Yancy hates that he has gotten stuck with the nickname “the Fixer”, but sometimes that is the role he has no choice but to play.
Strange Magic is a pleasantly rough-around-the-edges urban fantasy with bite. It snaps and snarls and drags you along for the ride. Yancy’s narrative is a strange and fascinating place to find oneself, and will keep you flipping pages. So put a blues album on, pour some of the good stuff, and settle in to read.
“…this visit is clearly not being spent with finding a husband in mind.”
Eveline made a sound a protest. “There was only the one corpse” (A Study in Silks, Holloway).
Eveline is the niece of Sherlock Holmes, and appears to have inherited both his acute attentive curiosity as well as his inability to quite fit in with societies expectations of normal. While visiting her friend Imogen, right before the start of their Season, the body of a murdered servant girl is found in the house, and Evelina finds a letter thick with dark magic hidden on the body. Using that illicitly pilfered evidence, Evelina needs to solve the murder of the servant, lest Imogen’s brother be implicated in the crime.
Halloway has created a world that is a cunning mix of classic Sherlock Holmes and the modern steampunk movement, swirling in just enough magic to attract the attention of urban fantasy fans as well. It is a book that will read well across genres, appealing to a wide audience. Evelina is an enjoyable character, and the supporting cast all live strongly for the reader as well. Halloway has even tackled the great Holmes as well, and done him justice.
As a fan of just about every genre and style this book flirts with, I was quite the happy reader, and I look forward to more!
“I see dead people. Okay, that’s a lie. I hear dead people—on an antique radio…” – ‘Forbidden Fruit’, Anne Aguirre
I have been a happy fan of the Corine Solomon books since I stumbled across a copy of Blue Diablo (book one).

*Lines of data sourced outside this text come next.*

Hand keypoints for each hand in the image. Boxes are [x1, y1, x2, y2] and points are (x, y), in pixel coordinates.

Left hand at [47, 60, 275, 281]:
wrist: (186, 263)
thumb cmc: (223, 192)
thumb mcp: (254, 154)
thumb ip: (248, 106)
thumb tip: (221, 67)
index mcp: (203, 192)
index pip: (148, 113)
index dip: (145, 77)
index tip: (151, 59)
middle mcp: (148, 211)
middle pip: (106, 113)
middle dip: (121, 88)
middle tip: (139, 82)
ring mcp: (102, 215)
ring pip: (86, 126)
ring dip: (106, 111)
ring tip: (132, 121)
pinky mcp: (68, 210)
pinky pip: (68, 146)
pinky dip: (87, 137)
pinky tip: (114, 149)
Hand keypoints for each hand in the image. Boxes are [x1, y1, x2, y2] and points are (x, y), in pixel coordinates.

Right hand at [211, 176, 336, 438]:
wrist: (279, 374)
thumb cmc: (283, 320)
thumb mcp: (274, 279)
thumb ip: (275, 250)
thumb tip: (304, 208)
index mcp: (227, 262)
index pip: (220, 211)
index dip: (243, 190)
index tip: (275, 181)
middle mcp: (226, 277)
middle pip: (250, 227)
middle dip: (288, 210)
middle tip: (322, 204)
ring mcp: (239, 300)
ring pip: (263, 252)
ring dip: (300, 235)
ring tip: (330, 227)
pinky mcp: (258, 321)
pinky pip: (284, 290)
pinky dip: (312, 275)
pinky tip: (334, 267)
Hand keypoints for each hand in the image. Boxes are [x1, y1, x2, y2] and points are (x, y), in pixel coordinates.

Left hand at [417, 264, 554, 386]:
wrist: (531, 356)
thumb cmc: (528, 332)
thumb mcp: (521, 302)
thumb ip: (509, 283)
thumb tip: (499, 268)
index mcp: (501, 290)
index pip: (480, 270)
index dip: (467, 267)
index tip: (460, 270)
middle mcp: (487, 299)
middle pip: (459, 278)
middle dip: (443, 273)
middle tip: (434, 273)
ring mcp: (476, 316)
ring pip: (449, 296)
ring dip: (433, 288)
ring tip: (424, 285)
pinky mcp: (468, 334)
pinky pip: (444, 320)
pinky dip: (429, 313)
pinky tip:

They are fantastic, and fun, and full of incredible characters. Shannon and Jesse are two of those very fantastic characters, and I was ecstatic to see Ms. Aguirre write a story set between two of the main books of the series dedicated to the two of them.
The two of them as they deal with some magically inflicted amnesia, some rather delightfully raunchy feelings for each other, and some intrusive demons.
If you have read the series, do NOT miss this delectable little tidbit. If you are unfamiliar with Ann Aquirre or the Corine Solomon books, go grab a copy of Blue Diablo. But…don’t start reading if you have somewhere to be the next day. Ms. Aguirre’s books are damn hard to put down.
Nyx Fortuna is the son of Lady Fortuna, the only son of the House of Wyrd. His Aunts, the Fates murdered his mother and have been hunting him ever since. Before she died, Fortuna hid Nyx’s thread of Fate, leaving him out of the reach of his Aunt’s gold scissors. Immortal, and long since grown underwhelmed with his condition, Nyx has traveled to Minneapolis to confront his Aunts and settle the score.
He did not intend on meeting a girl in a bar, or getting stabbed by her (current) boyfriend. He has always done better as a loner, keeping things simple, keeping anyone he could start to care about away from the attention of his ruthless Aunts. But here, in the city they call home, things are about to get a bit complicated.
Urban fantasy with a decidedly Greek flourish, Strange Fates is a fun and fast read. Nyx is quite the likable protagonist, and the book happily avoids the urban fantasy trope of everyone falling into bed with each other. That is not to say there is no sexual tension, it is just masterfully managed. Strange Fates is rotten with water hags, harpies, sorcerers, and necromancers. Double crosses, bar fights, and part time jobs.
Fortune’s Son has a rather full plate.